- _DOCUMENT EXTRACT_:
'''

The young couple with the sleeping baby had waited in line for nearly an hour at Brookline Booksmith to stand at the table where Dennis Lehane was signing copies of his new novel, Live by Night.
‘'We want to get him started on this pulp stuff as early as possible," the woman said, looking down at her infant. "We're huge fans of yours."
Lehane smiled. If he was bothered by the term "pulp" — a pejorative in some literary circles — to describe his sprawling Prohibition-era epic of bad cops, booze, and broads, he didn't let on.
"Does it occasionally irk me? Sure," he said later. "It's like I'm not literary enough for the literary crew, and I'm not pulpy enough for the pulp crew. I'm not sure what I am."
For a best-selling author who's seen three of his novels — Mystic River, Gone, Baby, Gone, and Shutter Island — turned into big-budget Hollywood movies, it's a curious statement that confirms what many of his peers already know: Lehane has literary ambitions beyond hardboiled crime fiction. Not content just to be a purveyor of entertaining pulp, the Dorchester native is turning the page, trying his hand at stories with a grander historical sweep.
‘'With each book, he's hunting bigger and bigger game, and making it look easy," said novelist Richard Russo, author of Nobody's Fool and Empire Falls.
That would be high praise for anyone, but especially a guy whose parents emigrated from Ireland with an elementary education.
There's no private-school pedigree with Lehane, no tortured artist act. Clutching a Dunkin' Donuts coffee near the site of the former Charlestown State Prison, a place Joe Coughlin, the central character of Live by Night, calls home for a few grim years, Lehane says he writes because it's all he can do.
"The faucet is always open," he said, tugging at the collar of his black hooded sweatshirt. "Whatever that thing is where it's just spilling out of you, I have it. It's a gift, I guess."
It started early, with little stories scribbled in notebooks. Lehane's late father was a shipping-and-receiving supervisor for Sears Roebuck, and his mother worked in a school cafeteria. They didn't consider writing to be a viable career option, but Lehane, the youngest of five, says his parents were supportive in their own way.

'''

[Excerpt from a dataset]
'''

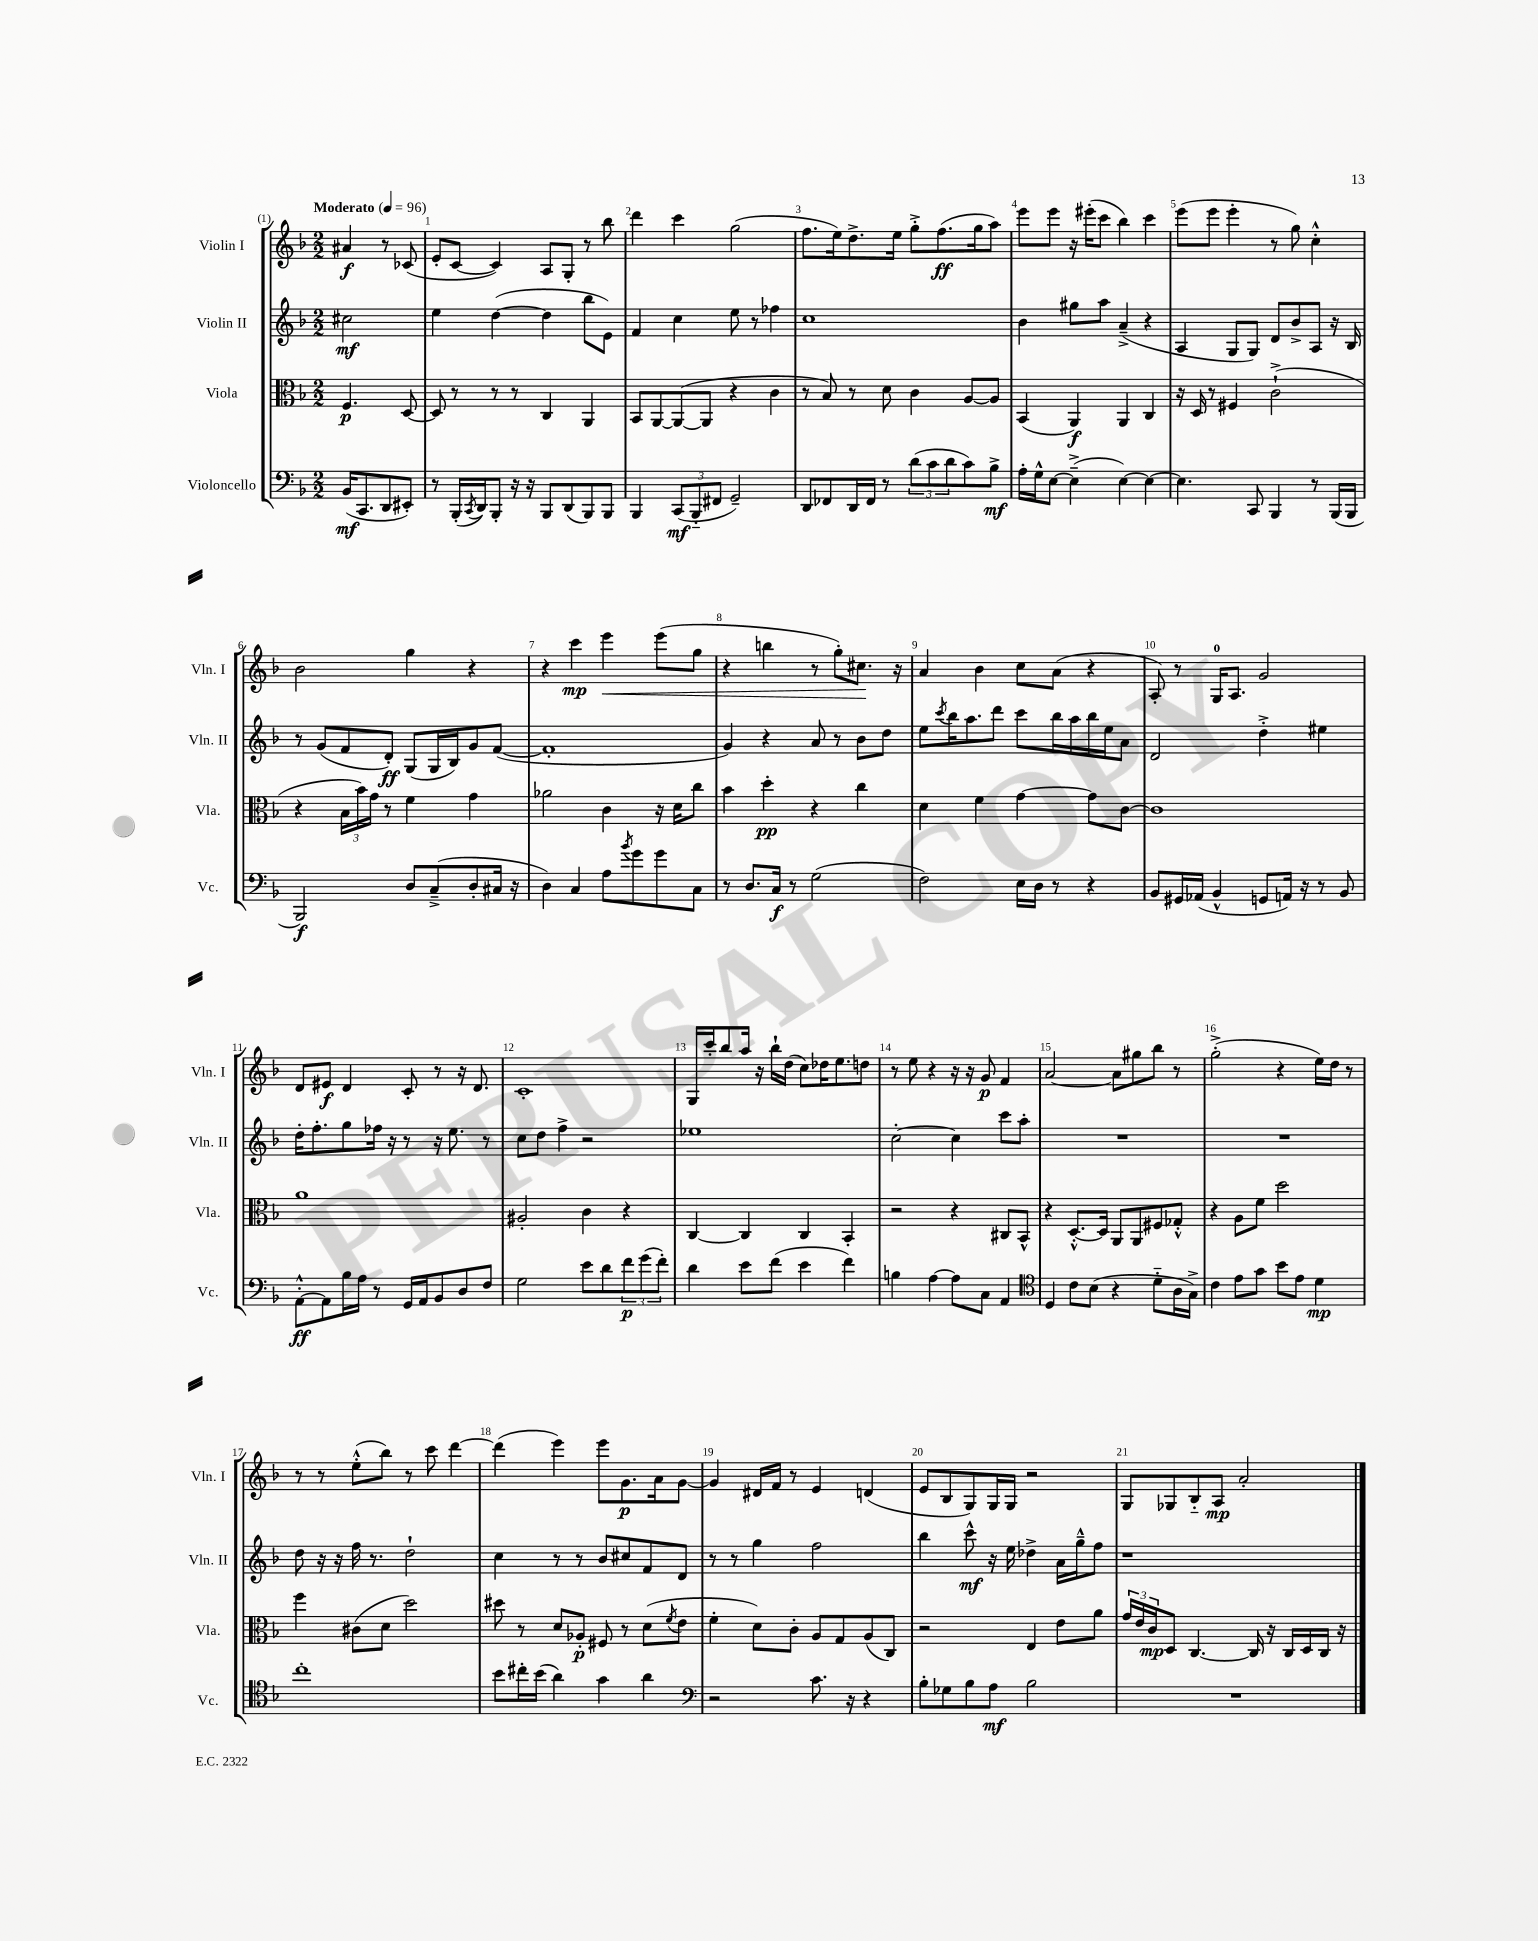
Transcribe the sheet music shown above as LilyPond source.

<<
\new StaffGroup <<
\new Staff = "s0" \with { instrumentName = "Violin I" shortInstrumentName = "Vln. I" } {
    \clef treble \key f \major \numericTimeSignature \time 2/2 \partial 2 \tempo "Moderato" 4 = 96
    ais'4\f r8 ces'8( |
    e'8-. c'8~ c'4) a8 g8-. r8 bes''8 |
    d'''4 c'''4 g''2( |
    f''8. e''16) d''8.-> e''16 g''8-.-> f''8.\ff( g''16 a''8) |
    e'''8 e'''8 r16 eis'''16-.( c'''8 bes''4) c'''4 |
    e'''8( e'''8 e'''4-. r8 g''8) c''4-.-^ |
    bes'2 g''4 r4 |
    r4 c'''4\mp e'''4\< e'''8( g''8 |
    r4 b''4 r8 g''8-.) cis''8.\! r16 |
    a'4 bes'4 c''8 a'8( r4 |
    a8-.) r8 g16-0 a8. g'2 |
    d'8 eis'8\f d'4 c'8-. r8 r16 d'8. |
    c'1-. |
    g16 c'''16-. bes''8 a''16 r16 bes''16-! d''16( c''8) des''16 e''8. d''8 |
    r8 e''8 r4 r16 r16 g'8\p f'4 |
    a'2~ a'8 gis''8 bes''8 r8 |
    g''2-.->( r4 e''16) d''16 r8 |
    r8 r8 e''8-.-^( bes''8) r8 c'''8 d'''4~ |
    d'''4( e'''4) e'''8 g'8.\p a'16 g'8~ |
    g'4 dis'16 f'16 r8 e'4 d'4( |
    e'8 bes8 g8) g16 g16 r2 |
    g8 ges8 bes8-_ a8\mp a'2-. \bar "|." |
}
\new Staff = "s1" \with { instrumentName = "Violin II" shortInstrumentName = "Vln. II" } {
    \clef treble \key f \major \numericTimeSignature \time 2/2 \partial 2
    cis''2\mf |
    e''4 d''4~( d''4 bes''8 e'8) |
    f'4 c''4 e''8 r8 fes''4 |
    c''1 |
    bes'4 gis''8 a''8 a'4--->( r4 |
    a4 g8 g8) d'8 bes'8-> a8 r16 bes16 |
    r8 g'8( f'8 d'8-.\ff) g8( g16 bes16) g'8 f'8~( |
    f'1-. |
    g'4) r4 a'8 r8 bes'8 d''8 |
    e''8 \acciaccatura { c'''8 } bes''16 a''8. d'''8 c'''8 bes''16 a''16 bes''16 e''16 a'8 |
    d'2 d''4-.-> eis''4 |
    d''16-. f''8.-. g''8 fes''16 r16 r8 r16 e''8. r8 |
    c''8 d''8 f''4-> r2 |
    ees''1 |
    c''2~-. c''4 c'''8 a''8-. |
    R1 |
    R1 |
    d''8 r16 r16 f''16 r8. d''2-! |
    c''4 r8 r8 bes'8 cis''8 f'8 d'8 |
    r8 r8 g''4 f''2 |
    bes''4 c'''8-^\mf r16 e''16 des''4-> a'16 g''16---^ f''8 |
    r1 \bar "|." |
}
\new Staff = "s2" \with { instrumentName = "Viola" shortInstrumentName = "Vla." } {
    \clef alto \key f \major \numericTimeSignature \time 2/2 \partial 2
    f4.\p d8~ |
    d8 r8 r8 r8 c4 a,4 |
    bes,8 a,8~ a,8~( a,8 r4 c'4 |
    r8 bes8) r8 d'8 c'4 a8~ a8 |
    bes,4( a,4\f) a,4 c4 |
    r16 d16 r8 fis4 c'2-!->( |
    r4 \tuplet 3/2 { bes16 bes'16) g'16 } r8 f'4 g'4 |
    aes'2 c'4 r16 d'16 c''8 |
    bes'4 d''4-.\pp r4 c''4 |
    d'4 f'4 g'4~ g'8 c'8~ |
    c'1 |
    a'1 |
    ais2-. c'4 r4 |
    c4~ c4 c4 bes,4-. |
    r2 r4 cis8 bes,8-^ |
    r4 d8.~-.-^ d16 a,8 a,8 fis8 ges8-.-^ |
    r4 a8 f'8 d''2 |
    f''4 cis'8( d'8 d''2) |
    dis''8 r8 d'8 aes8-.\p fis8 r8 d'8( \acciaccatura { f'8 } e'8 |
    f'4-. d'8) c'8-. a8 g8 a8( c8) |
    r2 e4 e'8 a'8 |
    \tuplet 3/2 { g'16 e'16 c'16\mp } d8 c4.~ c16 r16 c16 d16 c16 r16 \bar "|." |
}
\new Staff = "s3" \with { instrumentName = "Violoncello" shortInstrumentName = "Vc." } {
    \clef bass \key f \major \numericTimeSignature \time 2/2 \partial 2
    bes,16\mf( c,8. d,8 eis,8-.) |
    r8 bes,,16-.( \acciaccatura { c,8 } d,16) bes,,8-. r16 r16 bes,,8 d,8( bes,,8) bes,,8 |
    bes,,4 \tuplet 3/2 { c,8\mf( bes,,8-_ fis,8 } g,2--) |
    d,8 fes,8 d,16 fes,16 r8 \tuplet 3/2 { d'8( c'8 d'8 } c'8) bes8->\mf |
    a16-. g16-^ e8~ e4--->( e4~) e4~ |
    e4. c,8 bes,,4 r8 bes,,16( bes,,16 |
    bes,,2\f) d8 c8--->( d8-. cis16 r16 |
    d4) c4 a8 \acciaccatura { bes'8 } g'8 g'8 c8 |
    r8 d8. c16\f r8 g2( |
    f2) e16 d16 r8 r4 |
    bes,8 gis,16 aes,16( bes,4-^ g,8 a,16) r16 r8 bes,8 |
    a,8~-.-^\ff a,8 bes16 a16 r8 g,16 a,16 bes,8 d8 f8 |
    g2 e'8 d'8 \tuplet 3/2 { f'8\p g'8( f'8-.) } |
    d'4 e'8 f'8( e'4 f'4) |
    b4 a4~ a8 c8 a,4 |
    \clef tenor d4 c'8 bes8( r4 d'8-_ a16 g16->) |
    c'4 e'8 g'8 bes'8 e'8 d'4\mp |
    c''1-. |
    bes'8 cis''16-. bes'16( a'4) g'4 a'4 |
    \clef bass r2 c'8. r16 r4 |
    bes8-. ges8 bes8 a8\mf bes2 |
    R1 \bar "|." |
}
>>
>>
\layout { \context { \Score \override BarNumber.break-visibility = ##(#f #t #t) barNumberVisibility = #all-bar-numbers-visible } }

'''

- _PROBLEMS TO SOLVE_:
(a) Quote the passage of the profile of Dennis Lehane between "There's no private-school" and "their own way.", inclusive.
(b) Write the next part of the profile of Dennis Lehane, picking up after its final sentence.

- _TASK RESPONSES_:
(a)
There's no private-school pedigree with Lehane, no tortured artist act. Clutching a Dunkin' Donuts coffee near the site of the former Charlestown State Prison, a place Joe Coughlin, the central character of Live by Night, calls home for a few grim years, Lehane says he writes because it's all he can do.
"The faucet is always open," he said, tugging at the collar of his black hooded sweatshirt. "Whatever that thing is where it's just spilling out of you, I have it. It's a gift, I guess."
It started early, with little stories scribbled in notebooks. Lehane's late father was a shipping-and-receiving supervisor for Sears Roebuck, and his mother worked in a school cafeteria. They didn't consider writing to be a viable career option, but Lehane, the youngest of five, says his parents were supportive in their own way.

(b)
"They were very traditional, Irish Catholic parents. When you walked into the house, it was 1930s Ireland. They weren't fuzzy, huggy, let's-chat-this-out types," Lehane said. "My parents' big thing was ‘We're going to protect you from this world as much as we can and try to keep you on the straight and narrow.'?"
On the streets of Dorchester in the 1970s, amid the protests and riots that characterized Boston's busing crisis, that was no small accomplishment. It would have been easy for Lehane to go sideways, and plenty of kids in the neighborhood did, but he kept his head down — and his eyes and ears open.
"It was a time of huge upheaval, and Dennis was very absorbent, very observant," says Lehane's brother Gerry, an actor in New York. "Even as a kid, he took a lot of it in — issues of class and race — and that shows up in his books."
He enrolled at — and dropped out of — Emerson College and UMass Boston before attending Eckerd College in St. Petersburg, Fla., and, later, the creative-writing program at Florida International University. He was fiercely focused on his writing, he said, because the prospect of failure was terrifying.
"Where I came from, there was no net," Lehane told an audience at the Coolidge Corner Theatre earlier this month. "If I was going back to Dorchester as a failed writer, I was going to be tending bar at The Banshee with some guy yelling, ‘Yo, Hemingway, bring me another beer.'?"
He worked hard in graduate school but also found it frustrating. Lehane was weary of the trends — popular among his classmates — toward navel-gazing, autobiographical stuff or stories of suburban ennui, stories that all seemed to him like imitations of Richard Yates's classic Revolutionary Road.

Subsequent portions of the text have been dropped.